Three failure modes are treated as load-bearing (PLAN.md §Risks):

  1. Credential leakage. Two-seam redaction (pre-prompt + pre-post) plus a diff-level blocklist that drops blocked paths before they enter the prompt. Patterns cover AWS keys, GitHub / Anthropic / OpenAI / Slack tokens, JWTs, URL userinfo, and PEM private-key blocks. The CLI wrapper also scrubs ANTHROPIC_API_KEY from the subprocess environment — defense against accidental leakage into a future CLI change that logs env.
  2. Reviewing proprietary code. denylist_owners hard-refuses (exit 0 with stderr message). Non-allowlisted orgs get an interactive --yes gate.
  3. Runaway fix-ups. apply_fixups aborts and git reset --hard HEAD if the mechanical diff exceeds 100 lines. Never pushes; user pushes by hand after inspecting.

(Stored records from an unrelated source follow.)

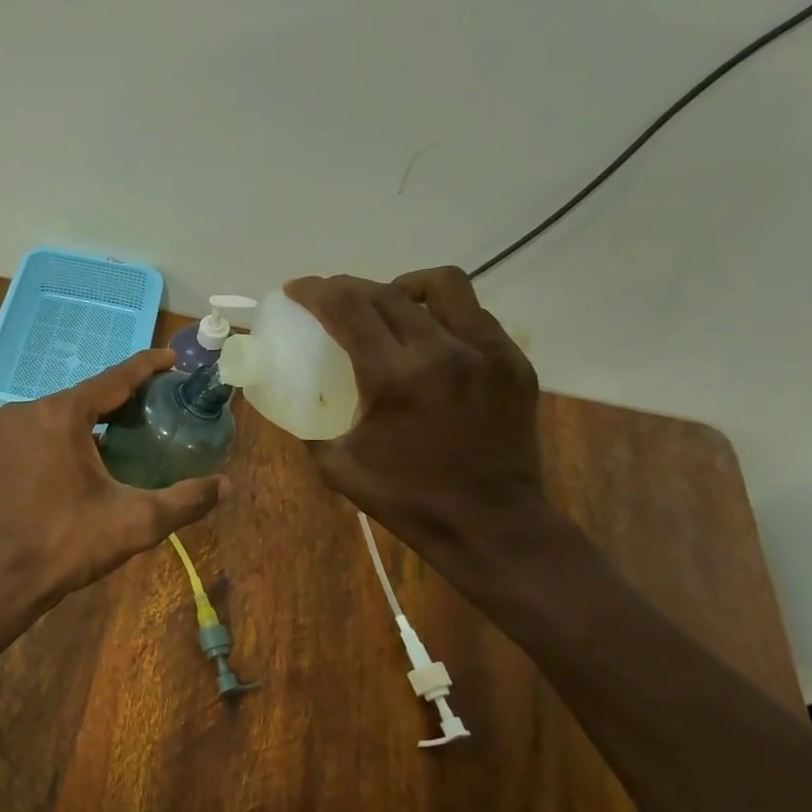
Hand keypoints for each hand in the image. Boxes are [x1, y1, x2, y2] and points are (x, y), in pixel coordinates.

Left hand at [0, 349, 226, 607]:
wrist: (6, 577)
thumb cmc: (69, 543)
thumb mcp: (136, 521)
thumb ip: (186, 500)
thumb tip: (228, 485)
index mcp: (61, 414)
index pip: (114, 379)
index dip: (147, 366)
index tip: (174, 358)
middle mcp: (30, 409)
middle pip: (89, 393)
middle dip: (126, 395)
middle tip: (163, 400)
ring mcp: (10, 427)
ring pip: (66, 410)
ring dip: (99, 414)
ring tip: (137, 422)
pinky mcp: (2, 447)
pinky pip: (46, 426)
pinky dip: (74, 430)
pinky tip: (97, 447)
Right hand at [286, 268, 547, 555]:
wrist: (492, 526)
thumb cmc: (409, 500)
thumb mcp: (339, 467)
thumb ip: (312, 427)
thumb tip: (297, 402)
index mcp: (395, 378)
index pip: (348, 308)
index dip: (315, 291)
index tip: (297, 289)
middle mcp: (442, 351)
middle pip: (387, 292)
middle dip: (349, 287)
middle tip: (332, 299)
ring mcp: (486, 352)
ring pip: (443, 285)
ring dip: (404, 287)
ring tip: (390, 305)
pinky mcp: (514, 362)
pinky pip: (475, 314)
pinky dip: (443, 314)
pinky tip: (431, 338)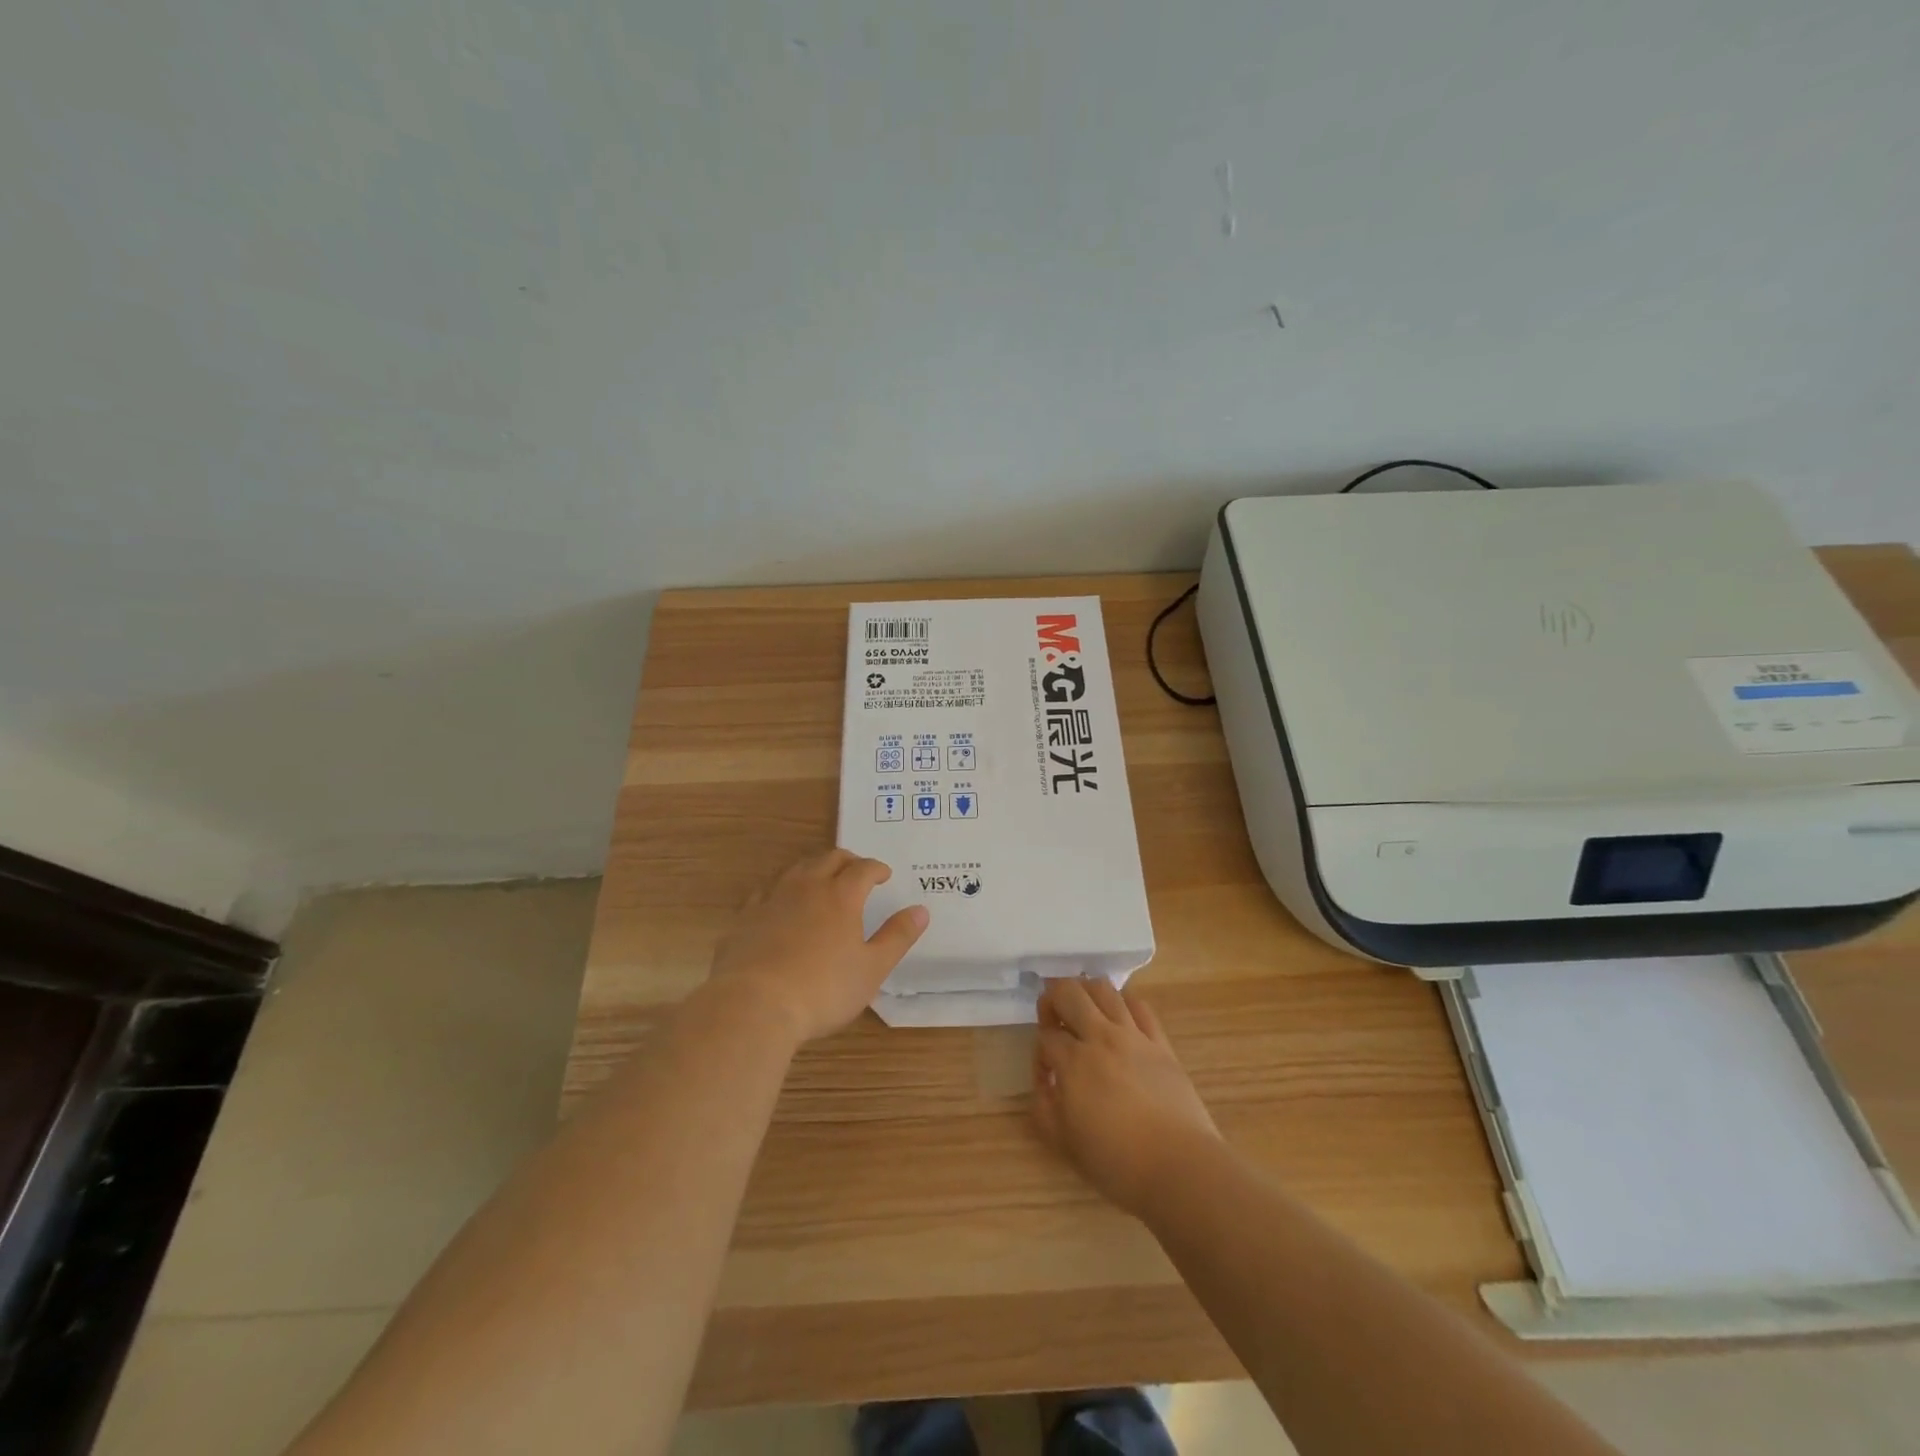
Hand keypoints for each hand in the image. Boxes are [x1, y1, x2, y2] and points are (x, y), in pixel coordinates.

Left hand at [707, 850, 928, 1043]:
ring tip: (822, 879)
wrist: (754, 1005)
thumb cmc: (823, 989)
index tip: (884, 875)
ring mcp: (772, 898)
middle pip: (829, 858)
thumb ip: (897, 937)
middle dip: (847, 861)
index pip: (863, 869)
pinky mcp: (745, 916)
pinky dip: (782, 889)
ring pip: (796, 868)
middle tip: (857, 870)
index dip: (877, 868)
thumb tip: (921, 910)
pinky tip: (781, 903)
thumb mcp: (872, 969)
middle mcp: (807, 886)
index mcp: (841, 896)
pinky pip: (767, 890)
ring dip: (814, 868)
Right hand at [1033, 977, 1219, 1217]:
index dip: (1040, 1052)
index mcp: (1073, 1062)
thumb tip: (1046, 1080)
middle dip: (1052, 999)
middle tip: (1054, 1020)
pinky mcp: (1160, 1042)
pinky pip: (1139, 1006)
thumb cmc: (1117, 1162)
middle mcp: (1100, 1037)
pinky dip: (1123, 1002)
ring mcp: (1133, 1036)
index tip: (1048, 1076)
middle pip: (1068, 993)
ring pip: (1104, 989)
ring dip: (1085, 991)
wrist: (1180, 1167)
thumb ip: (1044, 1106)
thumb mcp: (1064, 1143)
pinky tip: (1119, 1017)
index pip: (1046, 1036)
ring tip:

Other mitigations: prompt-injection resistance in the system prompt (agent is told to ignore instructions inside PR content), default review event is COMMENT not APPROVE, worktrees are pid-scoped and SIGINT-cleaned, the CLI seam is isolated to one file so swapping on flag drift is a local change.

Testing

cd ~/pr-review
uv run pytest

All tests are pure-python (the poll seam is mocked). uv run ruff check . for lint. There is no e2e test gate — the plan reserves CLAUDE_REVIEW_E2E=1 for a future public-PR smoke test.

Files

  • src/claude_review/ — package source (12 modules).
  • tests/ — pytest suite.
  • docs/review-criteria.md — human-editable review philosophy.
  • PLAN.md — the implementation plan (1 771 lines; all tasks complete).
  • pyproject.tomluv project, click runtime dep, pytest + ruff dev.